» **Data items**

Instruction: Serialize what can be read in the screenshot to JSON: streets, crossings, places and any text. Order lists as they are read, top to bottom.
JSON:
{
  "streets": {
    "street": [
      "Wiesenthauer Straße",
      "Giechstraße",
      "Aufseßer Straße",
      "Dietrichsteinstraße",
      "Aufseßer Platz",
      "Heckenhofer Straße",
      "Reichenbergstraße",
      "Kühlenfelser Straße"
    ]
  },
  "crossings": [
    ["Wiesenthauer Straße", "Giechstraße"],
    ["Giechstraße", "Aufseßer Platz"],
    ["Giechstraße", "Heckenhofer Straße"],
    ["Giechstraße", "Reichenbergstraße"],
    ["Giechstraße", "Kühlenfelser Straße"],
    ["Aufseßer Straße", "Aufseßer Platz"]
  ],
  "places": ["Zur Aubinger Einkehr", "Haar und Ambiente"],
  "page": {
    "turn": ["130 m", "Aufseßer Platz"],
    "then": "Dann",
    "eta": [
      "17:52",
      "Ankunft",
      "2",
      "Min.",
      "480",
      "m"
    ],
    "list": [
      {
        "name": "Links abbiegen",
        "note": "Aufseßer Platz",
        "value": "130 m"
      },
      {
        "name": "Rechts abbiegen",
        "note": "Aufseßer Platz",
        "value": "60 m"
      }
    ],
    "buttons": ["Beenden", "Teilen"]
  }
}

» **Task to carry out**
Return, from the data, each line where the string "Wiesenthauer" occurs.

» **Expected answer**
      "Wiesenthauer Straße",
    ["Wiesenthauer Straße", "Giechstraße"],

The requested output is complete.